The “Corpus Imaginum” is a unique portrait gallery. For many decades, Franz Hanfstaengl collected more than 900 portraits – drawings, etchings, lithographs and photographs – and took pictures of them. Sometimes he was offered very rare portraits which had been in the property of families for a long time, without being aware of their value. From 1855 onwards, many photographs were taken especially for the Corpus Imaginum collection since Franz Hanfstaengl was by that time a renowned photographer. Famous composers and musicians such as Beethoven, Schubert and Liszt, poets and writers such as Goethe, Schiller and Fontane, scientists and researchers such as Einstein, Leibniz and Erasmus von Rotterdam, military men and statesmen and many other famous personalities are part of the Corpus Imaginum collection.
Not only men are enchanted when they see a beautiful woman. For artists of all times it has been a tempting challenge to reproduce female charm in an artistic work, especially to draw or paint male and female nudes. We are particularly proud to own the unique etchings of beautiful women produced by Carl Josef Bauer who studied at the Munich Academy under Professors Diez and Jank and participated in the exhibition at the Munich Glass Palace. Most of his etchings were produced around 1920 and later in Art Deco style.

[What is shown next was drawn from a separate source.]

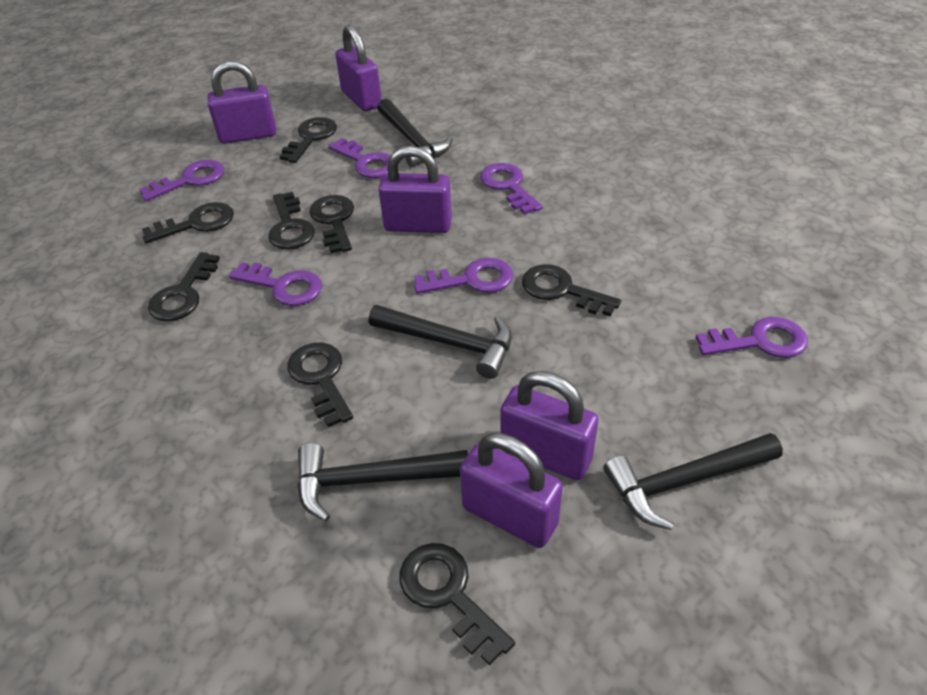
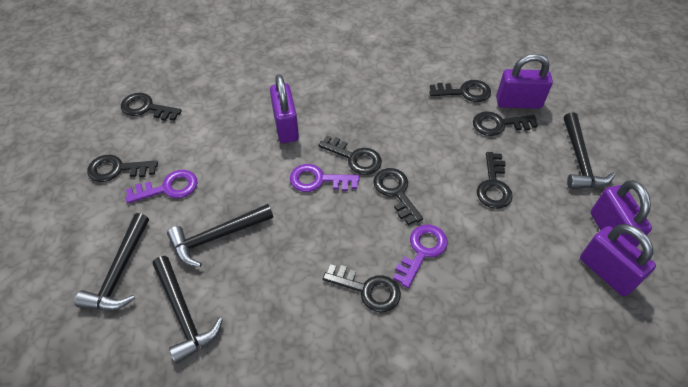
purple key: 6 -> 3
purple padlock: 5 -> 4

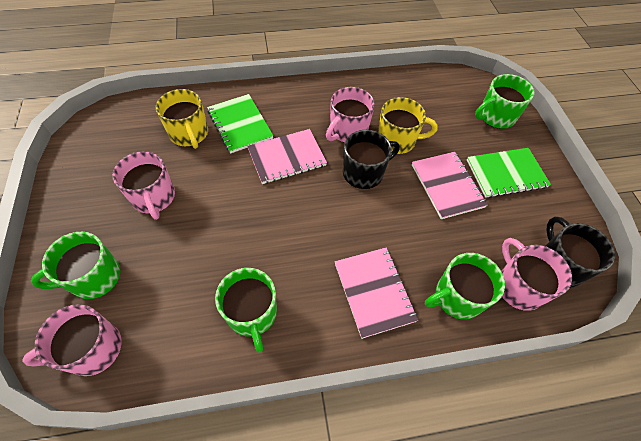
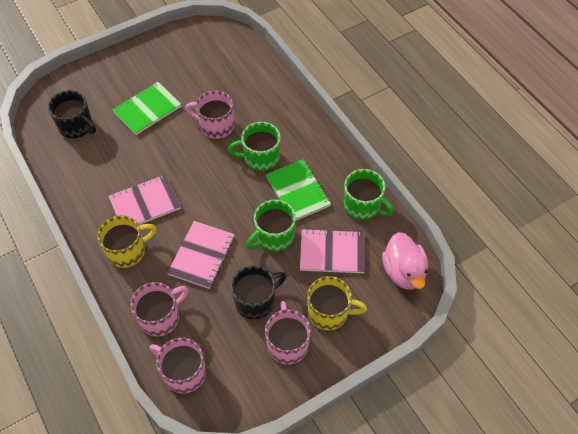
green mug: 4 -> 3
pink duck: 0 -> 1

It is always interesting to see how our towns and landscapes looked like in former times and to what degree they have preserved their characteristics up to the present day. Thanks to artists like Giuseppe Vasi and Jan de Visscher we can still admire these motifs in their works. But also at the beginning of the 20th century, artists such as Professor Paul Geissler and Wilhelm Scholz etched characteristic buildings, town-quarters and landscapes from all over Germany on copper plates.